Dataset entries
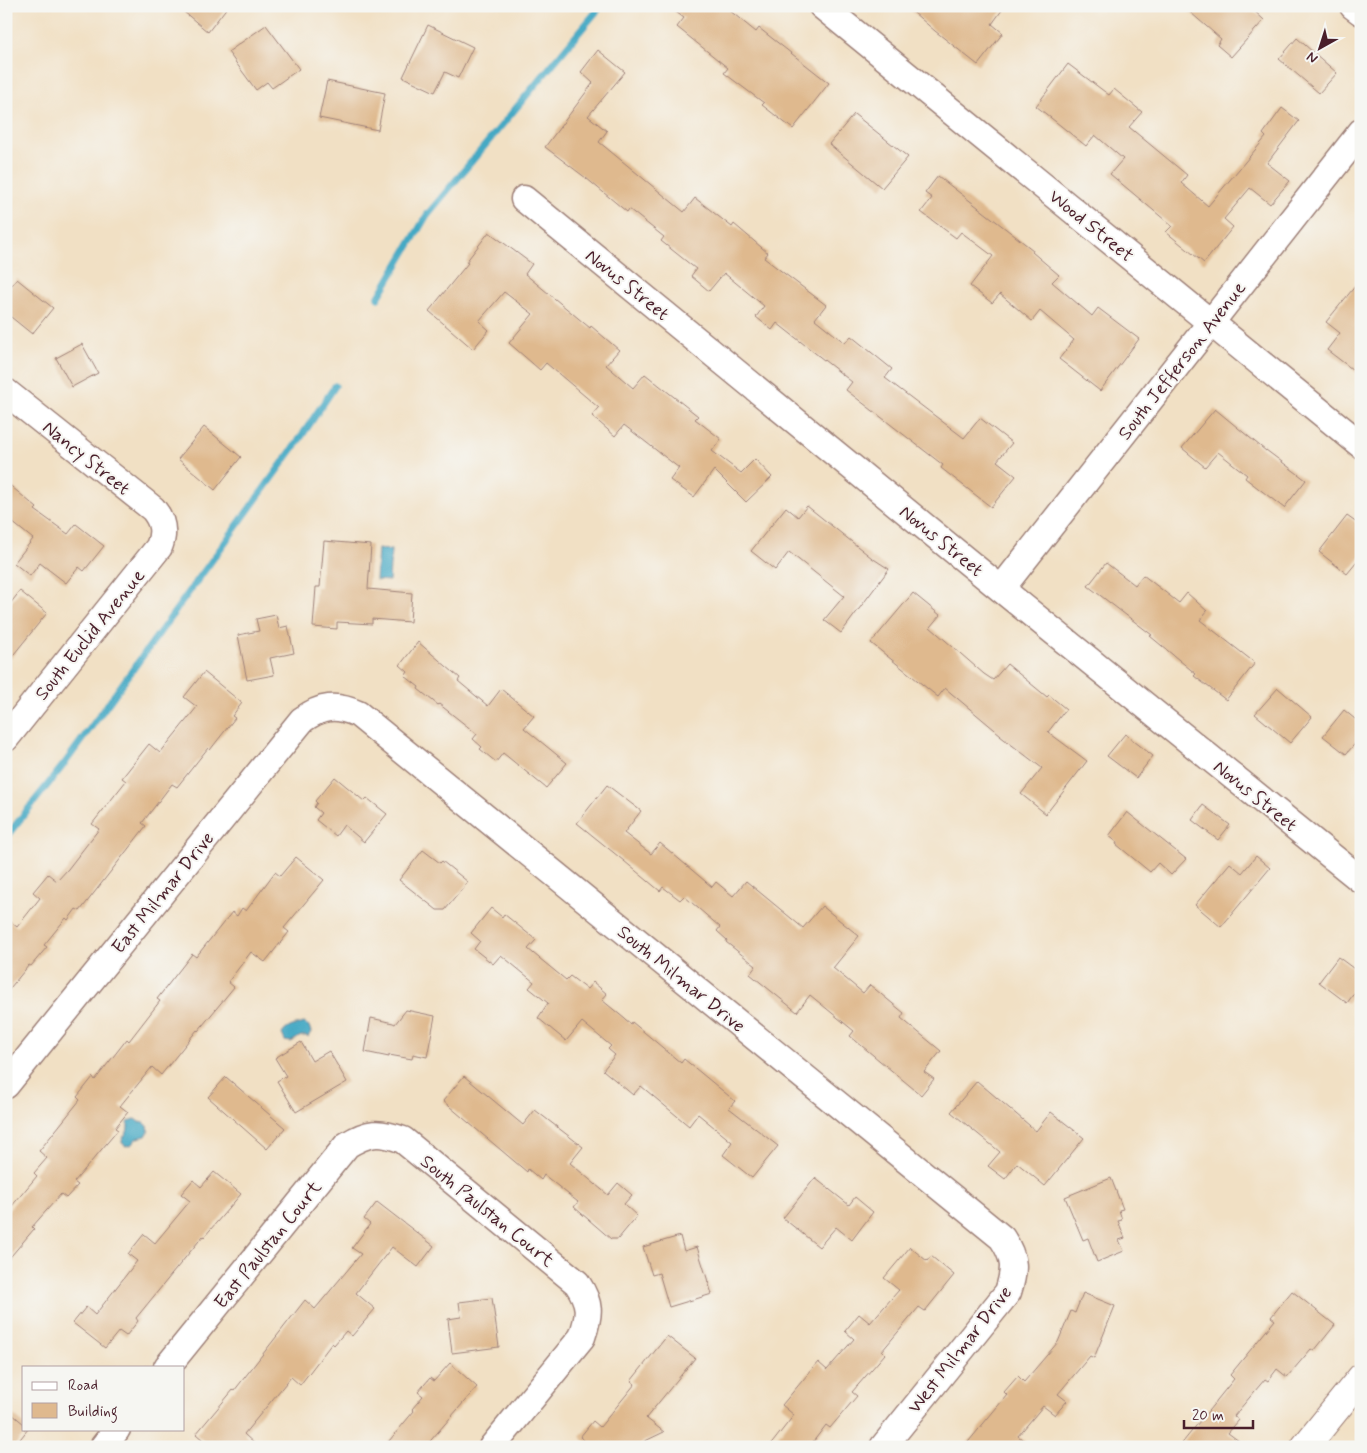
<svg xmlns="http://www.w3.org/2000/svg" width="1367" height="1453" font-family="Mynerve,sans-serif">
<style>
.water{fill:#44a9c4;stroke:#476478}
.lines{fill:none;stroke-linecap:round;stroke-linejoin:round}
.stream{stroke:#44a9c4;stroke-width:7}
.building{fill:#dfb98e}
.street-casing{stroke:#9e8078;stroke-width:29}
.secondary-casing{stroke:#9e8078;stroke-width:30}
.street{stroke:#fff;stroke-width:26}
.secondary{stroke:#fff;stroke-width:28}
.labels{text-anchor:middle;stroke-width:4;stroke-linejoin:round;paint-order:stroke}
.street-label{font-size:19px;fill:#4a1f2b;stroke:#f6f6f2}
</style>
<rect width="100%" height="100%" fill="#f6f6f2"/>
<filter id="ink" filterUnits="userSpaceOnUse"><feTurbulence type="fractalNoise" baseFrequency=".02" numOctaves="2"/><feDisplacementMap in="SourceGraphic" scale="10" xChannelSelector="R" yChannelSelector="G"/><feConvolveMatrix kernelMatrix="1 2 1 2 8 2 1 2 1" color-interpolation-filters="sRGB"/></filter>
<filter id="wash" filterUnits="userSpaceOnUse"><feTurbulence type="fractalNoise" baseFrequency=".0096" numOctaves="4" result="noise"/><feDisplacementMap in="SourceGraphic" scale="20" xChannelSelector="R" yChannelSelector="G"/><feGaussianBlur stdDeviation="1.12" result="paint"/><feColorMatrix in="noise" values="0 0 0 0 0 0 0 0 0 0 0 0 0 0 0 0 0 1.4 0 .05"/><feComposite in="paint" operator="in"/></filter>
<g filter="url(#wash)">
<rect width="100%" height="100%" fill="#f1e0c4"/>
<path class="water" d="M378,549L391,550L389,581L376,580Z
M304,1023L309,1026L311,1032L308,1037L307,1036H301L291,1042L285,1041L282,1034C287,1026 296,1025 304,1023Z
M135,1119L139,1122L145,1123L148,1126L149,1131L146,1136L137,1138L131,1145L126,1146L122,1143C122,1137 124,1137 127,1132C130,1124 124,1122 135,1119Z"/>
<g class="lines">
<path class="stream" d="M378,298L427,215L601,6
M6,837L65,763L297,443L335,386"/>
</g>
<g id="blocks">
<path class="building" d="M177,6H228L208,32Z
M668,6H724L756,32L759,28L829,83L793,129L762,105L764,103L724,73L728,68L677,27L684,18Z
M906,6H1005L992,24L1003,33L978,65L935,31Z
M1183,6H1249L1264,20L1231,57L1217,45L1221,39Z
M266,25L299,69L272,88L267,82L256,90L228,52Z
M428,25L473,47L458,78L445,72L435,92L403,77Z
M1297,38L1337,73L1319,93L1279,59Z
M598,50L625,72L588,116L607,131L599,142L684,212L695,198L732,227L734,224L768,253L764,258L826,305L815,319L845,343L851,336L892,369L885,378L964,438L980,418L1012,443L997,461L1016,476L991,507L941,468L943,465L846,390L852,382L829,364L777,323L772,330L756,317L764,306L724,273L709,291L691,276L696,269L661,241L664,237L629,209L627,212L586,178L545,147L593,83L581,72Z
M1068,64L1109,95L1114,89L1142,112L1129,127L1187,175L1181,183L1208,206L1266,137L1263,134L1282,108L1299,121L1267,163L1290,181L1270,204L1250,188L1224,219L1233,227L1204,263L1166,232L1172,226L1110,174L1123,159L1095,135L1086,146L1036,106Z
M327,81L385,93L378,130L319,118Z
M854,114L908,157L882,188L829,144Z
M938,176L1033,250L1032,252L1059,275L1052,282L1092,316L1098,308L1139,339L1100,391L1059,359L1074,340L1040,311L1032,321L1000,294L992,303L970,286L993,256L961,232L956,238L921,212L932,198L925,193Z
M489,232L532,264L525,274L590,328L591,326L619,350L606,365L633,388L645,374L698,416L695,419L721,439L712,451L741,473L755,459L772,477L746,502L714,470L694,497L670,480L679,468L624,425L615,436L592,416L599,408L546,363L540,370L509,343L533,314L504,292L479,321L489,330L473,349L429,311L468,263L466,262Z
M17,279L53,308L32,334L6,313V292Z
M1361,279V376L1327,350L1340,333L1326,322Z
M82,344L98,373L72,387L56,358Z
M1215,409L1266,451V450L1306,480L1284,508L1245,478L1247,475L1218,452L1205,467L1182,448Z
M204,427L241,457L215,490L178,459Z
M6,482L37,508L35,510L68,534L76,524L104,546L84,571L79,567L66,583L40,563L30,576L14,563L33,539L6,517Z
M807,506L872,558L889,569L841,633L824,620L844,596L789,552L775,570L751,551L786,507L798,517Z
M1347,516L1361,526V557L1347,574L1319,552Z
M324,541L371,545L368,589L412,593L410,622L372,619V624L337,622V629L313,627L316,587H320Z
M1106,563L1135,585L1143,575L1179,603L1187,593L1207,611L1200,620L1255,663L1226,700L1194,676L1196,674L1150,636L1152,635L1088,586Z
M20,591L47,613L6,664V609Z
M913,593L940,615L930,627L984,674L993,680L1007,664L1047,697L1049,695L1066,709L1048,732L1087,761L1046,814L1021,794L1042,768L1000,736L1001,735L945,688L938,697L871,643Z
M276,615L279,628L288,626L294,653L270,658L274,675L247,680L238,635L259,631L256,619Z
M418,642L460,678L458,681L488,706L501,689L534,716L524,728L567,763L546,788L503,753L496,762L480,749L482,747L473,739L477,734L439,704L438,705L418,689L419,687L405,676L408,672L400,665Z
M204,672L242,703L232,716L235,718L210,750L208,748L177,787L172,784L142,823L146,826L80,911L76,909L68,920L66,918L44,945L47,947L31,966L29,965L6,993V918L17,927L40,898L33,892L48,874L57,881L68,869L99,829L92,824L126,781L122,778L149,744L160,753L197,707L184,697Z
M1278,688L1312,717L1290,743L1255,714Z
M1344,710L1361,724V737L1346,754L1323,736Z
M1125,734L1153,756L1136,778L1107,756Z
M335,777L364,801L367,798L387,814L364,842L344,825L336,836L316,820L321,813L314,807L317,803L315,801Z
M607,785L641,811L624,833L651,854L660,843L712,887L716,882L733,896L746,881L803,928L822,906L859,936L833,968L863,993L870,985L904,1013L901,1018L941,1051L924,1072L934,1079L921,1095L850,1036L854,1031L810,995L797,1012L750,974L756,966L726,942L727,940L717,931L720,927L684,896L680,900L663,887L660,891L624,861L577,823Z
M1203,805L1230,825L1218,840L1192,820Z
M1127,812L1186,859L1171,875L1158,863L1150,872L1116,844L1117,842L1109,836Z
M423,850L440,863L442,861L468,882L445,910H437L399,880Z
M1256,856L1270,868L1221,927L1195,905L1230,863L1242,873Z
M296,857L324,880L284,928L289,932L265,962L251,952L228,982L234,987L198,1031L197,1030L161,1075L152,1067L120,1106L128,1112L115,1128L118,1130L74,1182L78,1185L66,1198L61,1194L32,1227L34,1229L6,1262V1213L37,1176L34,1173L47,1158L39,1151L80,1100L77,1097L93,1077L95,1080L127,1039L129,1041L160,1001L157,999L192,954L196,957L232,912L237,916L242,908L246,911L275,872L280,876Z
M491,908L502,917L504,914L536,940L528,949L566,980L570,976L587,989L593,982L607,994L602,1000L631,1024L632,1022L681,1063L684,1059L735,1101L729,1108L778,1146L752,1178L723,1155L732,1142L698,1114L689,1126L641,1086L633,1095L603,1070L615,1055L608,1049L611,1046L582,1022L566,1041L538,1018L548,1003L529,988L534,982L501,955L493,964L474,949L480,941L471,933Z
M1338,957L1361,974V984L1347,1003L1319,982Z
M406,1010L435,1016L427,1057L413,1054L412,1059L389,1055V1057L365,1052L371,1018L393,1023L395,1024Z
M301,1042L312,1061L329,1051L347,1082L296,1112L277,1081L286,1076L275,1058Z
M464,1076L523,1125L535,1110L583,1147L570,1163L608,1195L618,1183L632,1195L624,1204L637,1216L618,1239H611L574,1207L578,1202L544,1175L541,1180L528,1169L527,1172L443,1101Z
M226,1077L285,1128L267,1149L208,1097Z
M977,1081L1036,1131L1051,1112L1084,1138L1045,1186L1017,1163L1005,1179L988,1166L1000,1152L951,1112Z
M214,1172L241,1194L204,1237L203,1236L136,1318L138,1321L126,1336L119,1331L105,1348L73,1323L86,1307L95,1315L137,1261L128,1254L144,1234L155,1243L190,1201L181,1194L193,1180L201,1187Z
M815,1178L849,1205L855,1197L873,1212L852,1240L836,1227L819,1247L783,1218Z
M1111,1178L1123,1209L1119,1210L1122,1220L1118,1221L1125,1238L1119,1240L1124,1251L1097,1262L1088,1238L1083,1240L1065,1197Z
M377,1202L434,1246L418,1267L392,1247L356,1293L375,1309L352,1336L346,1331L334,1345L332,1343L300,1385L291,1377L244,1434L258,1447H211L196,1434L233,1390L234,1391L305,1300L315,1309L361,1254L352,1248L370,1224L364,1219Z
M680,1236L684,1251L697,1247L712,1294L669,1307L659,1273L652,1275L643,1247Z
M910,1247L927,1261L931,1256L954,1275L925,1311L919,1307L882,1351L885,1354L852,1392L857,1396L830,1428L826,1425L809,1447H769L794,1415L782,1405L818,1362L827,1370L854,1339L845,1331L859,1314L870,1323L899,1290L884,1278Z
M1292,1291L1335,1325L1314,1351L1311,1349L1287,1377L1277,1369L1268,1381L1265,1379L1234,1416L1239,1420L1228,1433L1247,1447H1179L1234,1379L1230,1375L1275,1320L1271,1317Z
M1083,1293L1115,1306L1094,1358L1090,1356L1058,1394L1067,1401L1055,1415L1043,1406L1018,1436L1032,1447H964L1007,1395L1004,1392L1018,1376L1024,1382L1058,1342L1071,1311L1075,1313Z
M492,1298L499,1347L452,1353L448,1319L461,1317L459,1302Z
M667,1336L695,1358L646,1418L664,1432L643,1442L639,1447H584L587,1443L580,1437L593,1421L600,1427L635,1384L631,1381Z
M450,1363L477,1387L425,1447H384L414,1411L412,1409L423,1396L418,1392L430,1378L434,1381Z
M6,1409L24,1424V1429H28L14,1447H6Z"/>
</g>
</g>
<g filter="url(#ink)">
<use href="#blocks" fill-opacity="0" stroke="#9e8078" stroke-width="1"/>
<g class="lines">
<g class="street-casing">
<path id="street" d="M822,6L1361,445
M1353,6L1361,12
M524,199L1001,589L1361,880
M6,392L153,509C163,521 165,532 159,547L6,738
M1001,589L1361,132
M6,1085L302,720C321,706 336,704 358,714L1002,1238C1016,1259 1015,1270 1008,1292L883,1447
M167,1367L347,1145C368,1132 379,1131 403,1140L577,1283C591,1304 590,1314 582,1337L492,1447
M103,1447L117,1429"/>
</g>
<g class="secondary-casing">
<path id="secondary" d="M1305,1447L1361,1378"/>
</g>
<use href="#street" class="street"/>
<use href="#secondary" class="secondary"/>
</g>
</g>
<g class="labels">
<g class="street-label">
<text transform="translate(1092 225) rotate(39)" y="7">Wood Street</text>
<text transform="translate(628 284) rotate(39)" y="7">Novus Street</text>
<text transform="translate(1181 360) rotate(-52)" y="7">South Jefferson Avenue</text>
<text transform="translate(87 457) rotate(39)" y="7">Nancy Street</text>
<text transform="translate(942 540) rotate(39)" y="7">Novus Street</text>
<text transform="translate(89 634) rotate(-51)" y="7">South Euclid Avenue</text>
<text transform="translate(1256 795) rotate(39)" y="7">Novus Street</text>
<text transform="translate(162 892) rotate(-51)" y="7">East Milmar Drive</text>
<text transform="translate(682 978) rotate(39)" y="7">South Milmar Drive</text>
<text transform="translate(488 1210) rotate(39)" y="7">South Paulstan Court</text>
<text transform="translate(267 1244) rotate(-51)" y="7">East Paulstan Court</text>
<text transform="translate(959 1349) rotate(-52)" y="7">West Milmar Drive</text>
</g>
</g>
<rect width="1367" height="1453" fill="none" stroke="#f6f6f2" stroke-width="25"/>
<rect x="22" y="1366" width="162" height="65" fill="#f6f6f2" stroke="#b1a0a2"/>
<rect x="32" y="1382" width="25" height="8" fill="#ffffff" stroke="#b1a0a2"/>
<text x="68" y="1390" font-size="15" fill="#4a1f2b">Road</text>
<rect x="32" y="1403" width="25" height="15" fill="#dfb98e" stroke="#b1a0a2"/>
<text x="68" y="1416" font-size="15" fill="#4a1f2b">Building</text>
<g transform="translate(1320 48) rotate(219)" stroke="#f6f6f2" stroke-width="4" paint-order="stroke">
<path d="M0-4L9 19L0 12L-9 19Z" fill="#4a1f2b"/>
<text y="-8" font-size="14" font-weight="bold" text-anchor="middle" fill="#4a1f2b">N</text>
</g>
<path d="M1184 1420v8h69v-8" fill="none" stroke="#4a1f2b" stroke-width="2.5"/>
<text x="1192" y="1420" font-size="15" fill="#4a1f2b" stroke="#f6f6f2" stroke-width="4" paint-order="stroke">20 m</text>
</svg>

| PROBLEM REQUIREMENTS |
Lines from the entries that contain the word "type" are what the answer must hold.

| EXERCISE ANSWER |
<filter id="ink" filterUnits="userSpaceOnUse"><feTurbulence type="fractalNoise" baseFrequency=".02" numOctaves="2"/><feDisplacementMap in="SourceGraphic" scale="10" xChannelSelector="R" yChannelSelector="G"/><feConvolveMatrix kernelMatrix="1 2 1 2 8 2 1 2 1" color-interpolation-filters="sRGB"/></filter>
<filter id="wash" filterUnits="userSpaceOnUse"><feTurbulence type="fractalNoise" baseFrequency=".0096" numOctaves="4" result="noise"/><feDisplacementMap in="SourceGraphic" scale="20" xChannelSelector="R" yChannelSelector="G"/><feGaussianBlur stdDeviation="1.12" result="paint"/><feColorMatrix in="noise" values="0 0 0 0 0 0 0 0 0 0 0 0 0 0 0 0 0 1.4 0 .05"/><feComposite in="paint" operator="in"/></filter>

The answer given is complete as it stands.